La "zona gris", tierra de nadie
Oleksandr Hruzevich, brigadier de las Fuerzas Terrestres de Ucrania, definió este territorio como una "zona gris". En una comparecencia pública el viernes, insistió en que hicieron retroceder a las tropas rusas. Pero en realidad, la zona es tierra de nadie, con una línea de frente difuminada y confusa, pero que da oxígeno a la defensa ucraniana ante la temida ofensiva rusa por Kiev.
Lo saben, aunque con la respiración contenida, los habitantes que aún quedan en Muzychi, diez kilómetros al oeste de Yasnohorodka. Es el último pueblo libre de combates en dirección a la capital, y también es la última localidad en la que queda un puente sin destruir sobre el río Irpín. En el único bar del pueblo, varias mujeres toman café al calor de la chimenea mientras entran y salen soldados que muestran en sus móviles los videos de las últimas batallas.
El camarero, un joven de 24 años, reparte tabaco y chocolatinas. "Nunca me he planteado irme. Este es mi pueblo. A veces también voy a combatir. No soy voluntario, soy partisano", afirma mostrando una foto suya sobre un tanque ruso destrozado.

**ACTIVIDAD PROPUESTA 1**:
En el texto sobre la zona gris, ¿qué localidad conserva el último puente sin destruir sobre el río Irpín?
**ACTIVIDAD PROPUESTA 2**:
Escribe la continuación del texto sobre la zona gris a partir de su última oración.

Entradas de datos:
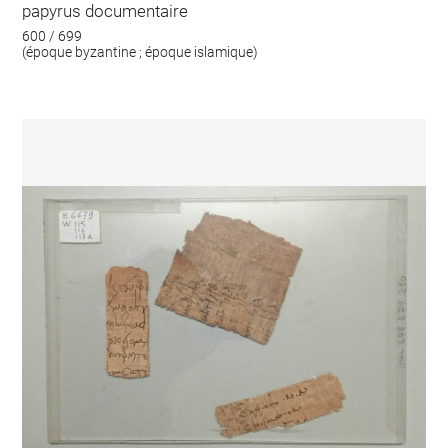
papyrus documentaire
600 / 699
(époque byzantine ; époque islamique)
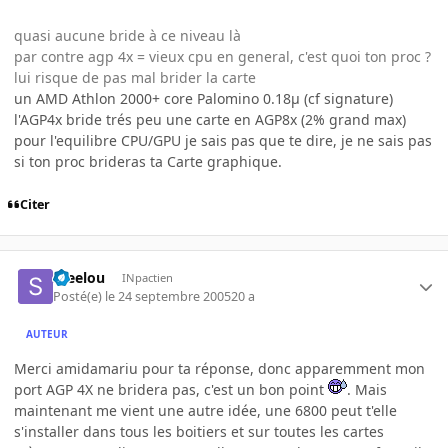
quasi aucune bride à ce niveau là
par contre agp 4x = vieux cpu en general, c'est quoi ton proc ?
lui risque de pas mal brider la carte
un AMD Athlon 2000+ core Palomino 0.18µ (cf signature)
l'AGP4x bride trés peu une carte en AGP8x (2% grand max)
pour l'equilibre CPU/GPU je sais pas que te dire, je ne sais pas
si ton proc brideras ta Carte graphique.
Citer
Steelou
INpactien
Posté(e)
le 24 septembre 2005
20 a
AUTEUR
Merci amidamariu pour ta réponse, donc apparemment mon
port AGP 4X ne bridera pas, c'est un bon point
. Mais
maintenant me vient une autre idée, une 6800 peut t'elle
s'installer dans tous les boitiers et sur toutes les cartes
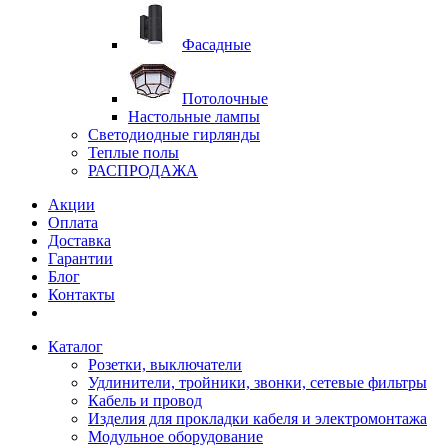
Фасадные
Потолочные
Настольные лампы
Светодиодные гирлянды
Теплые полы
РАСПРОДАЖА
Акции
Оплата
Доставка
Гарантии
Блог
Контакты
Каталог
Розетки, выключатели
Удлинители, тройники, звонки, сетевые фильтры
Кабель и провод
Изделия для прокладки кабеля и электромонтажа
Модульное оборудование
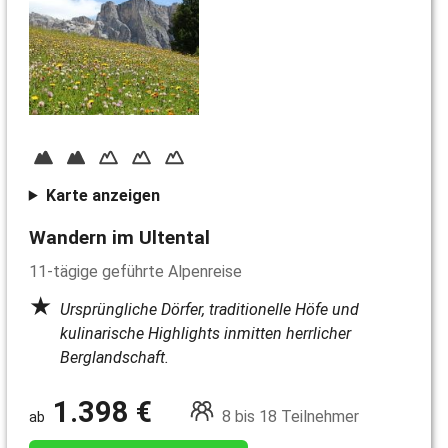
Karte anzeigen
Wandern im Ultental
11-tägige geführte Alpenreise
Ursprüngliche Dörfer, traditionelle Höfe und
kulinarische Highlights inmitten herrlicher
Berglandschaft.
1.398 €
8 bis 18 Teilnehmer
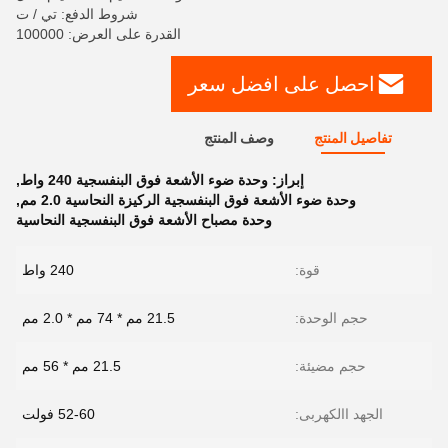
شروط الدفع: تي / ت
القدرة على العرض: 100000
احصل على افضل سعر
تفاصيل المنتج
وصف المنتج
إبراز:
وحدة ضوء الأشعة فوق البنفسجية 240 واط
,
وحدة ضوء الأشعة فوق البنفسجية الركيزة النحاسية 2.0 مم
,
وحدة مصباح الأشعة فوق البنفسجية النحاسية
قوة:
240 واط
حجم الوحدة:
21.5 مم * 74 مم * 2.0 مم
حجم مضيئة:
21.5 مم * 56 مم
الجهد االكهربى:
52-60 فولت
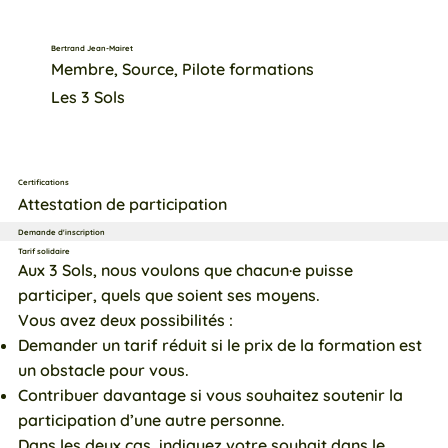
Bertrand Jean-Mairet
Membre, Source, Pilote formations
Les 3 Sols
Certifications
Attestation de participation
Demande d'inscription
Tarif solidaire
Aux 3 Sols, nous voulons que chacun·e puisse
participer, quels que soient ses moyens.
Vous avez deux possibilités :
Demander un tarif réduit si le prix de la formation est
un obstacle pour vous.
Contribuer davantage si vous souhaitez soutenir la
participation d’une autre personne.
Dans les deux cas, indiquez votre souhait dans le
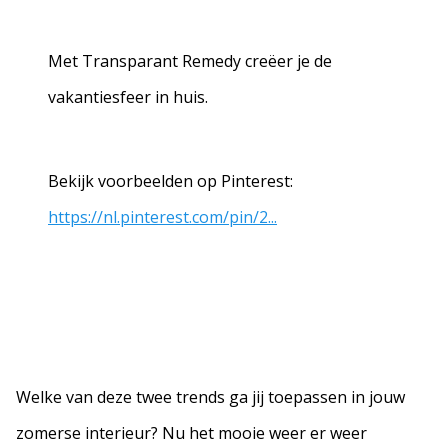
Met Transparant Remedy creëer je de
vakantiesfeer in huis.
Bekijk voorbeelden op Pinterest:
https://nl.pinterest.com/pin/2...
Welke van deze twee trends ga jij toepassen in jouw
zomerse interieur? Nu het mooie weer er weer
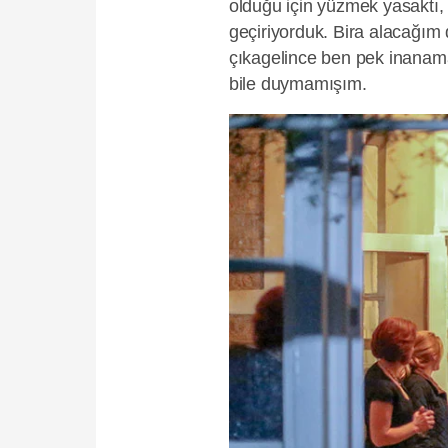
olduğu için yüzmek yasaktı,
geçiriyorduk. Bira alacağım 
çıkagelince ben pek inanama
bile duymamışım.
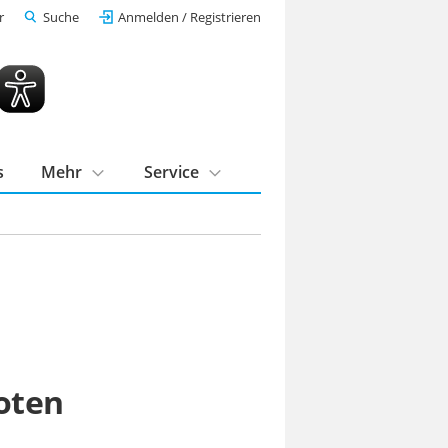
r
Suche
Anmelden / Registrieren
s
Mehr
Service
oten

**RESPUESTA DEL EJERCICIO 1**:
Muzychi.

**RESPUESTA DEL EJERCICIO 2**:
Antes, aquí se juntaban los vecinos alrededor del humo del narguile y se comían tartas. Ahora impera la ley marcial y sirve para tejer redes de camuflaje con trapos. Todo el pueblo vive por y para el combate, salvo las mujeres jóvenes con niños o embarazadas, que han huido a Polonia y otros países vecinos, explican los parroquianos.
No todos combaten, aunque todos luchan de una u otra forma. En el pueblo hay un gran centro de reclutamiento de voluntarios que sirve de refugio a milicianos, soldados y civiles, aunque reconocen que aquí todos duermen en sus camas. "Ya ha pasado un mes, la adrenalina ha bajado bastante", comenta el camarero.
El miedo cotidiano
Las cámaras están prácticamente prohibidas en la localidad, más aún dentro del otrora centro cultural, que ahora es un auténtico cuartel general de uniformados. "Tenemos registrados los formularios de 150 voluntarios de la zona. Pero todos sabemos que hay muchos más combatiendo que no han venido a rellenar la solicitud", dice Irina. Ella era profesora de inglés en el pueblo, pero se reconvirtió en analista forense de documentos. Ahora se encarga del papeleo del centro del pueblo mientras su marido está al mando de los voluntarios de las Unidades de Defensa Territorial.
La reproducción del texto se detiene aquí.